While Greek drama is being staged with urgent modern meanings, an elderly Shakespeare production is being only gently stirred. In 1963 Peter Hall, then running the Royal Shakespeare Company, and John Barton created The Wars of the Roses trilogy: Henry VI, Edward IV and Richard III. It was a theatrical revolution. They mixed together Shakespeare’s three Henry VI plays and Richard III, amalgamating characters, severely cutting lines and adding pastiche passages by Barton. Hall has said he wanted to make plain the chain of retribution that is the spine of the plays, linking them, and “the corrupting seductions experienced by anybody who wields power”. He did.
Trevor Nunn, later himself to run the RSC, but then setting out as a young director at Coventry, hitchhiked to Stratford again and again to see the cycle of plays. Now he has revived it.
The clarity and vigour are still apparent. Hall and Barton’s version cleared away the baffling recitations that were parodied (“Get thee to Gloucester, Essex. To Wessex, Exeter”) in Beyond the Fringe. They laid bare the dynamics of power and intrigue.
At a cost. Nunn’s production, rightly criticised for its all-whiteness, presents a group of pop-up greats, gilded figures, some dashingly performed, who wrangle with each other in a vacuum. The scenes with “the poor” are terrible. Dun-coloured peasants, drooping under those depressing hats with dangly bits at the sides, slump at the same time, roar in the same way and make identical gestures. Shakespeare certainly did not write the rebel Jack Cade as a hero; an interesting programme note by Richard Wilson explains that he may have been digging at Christopher Marlowe in his depiction of the rabblerouser. Still, Rufus Hound has it in him to make more of Cade than the booming blockhead he becomes in his rushed scenes.

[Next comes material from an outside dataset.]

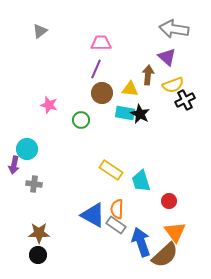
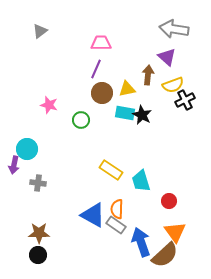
yellow triangle: moved 3 px left; rotated 18 degrees counterclockwise
black star: moved 2 px right, 1 px down
gray cross: moved 4 px right, 1 px up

There is diffuse excitement but little inflection. There are bear hugs, breastplates, trumpets. Much running across the stage roaring, often in clouds of smoke. Deathbed scenes in which characters deliver a speech and then flop backwards. Severed heads like Christmas puds.
Joely Richardson, got up like Snow White’s stepmother in a smirk and a velvet kirtle, makes a sharp-edged Queen Margaret, beginning as a wheedling seductress, ending as a she-wolf. She has some of the best curses in Shakespeare. When will a director weave together the words of Shakespeare’s female seers and sorrowers? Robert Sheehan is a startlingly glamorous Richard III, who uses his disabilities to win power. His mouth slips over his face like a lizard. He springs on his twisted leg, as if it were a prosthesis that is helping to bounce him towards the crown. He sidles his jaw towards a victim’s shoulder, as if he is not bullying but seeking support.
Yet the stand-out performance is a surprise: when was Henry VI so interesting? Alex Waldmann makes him fresh, strange and convincing. He begins as an ingenious comic turn, a child at sea among the powerful. On his ascent to the throne, he gleefully, lightly claps his hands. He wanders off and forgets to take his sceptre with him: it might as well be a rattle. He is a morsel for the predators around him. Yet as he ages, the innocence that makes him a hopeless ruler becomes a human strength.
Nine hours is a long time for a tribute pageant. Surely the best way of honouring a theatrical revolution is a new revolt.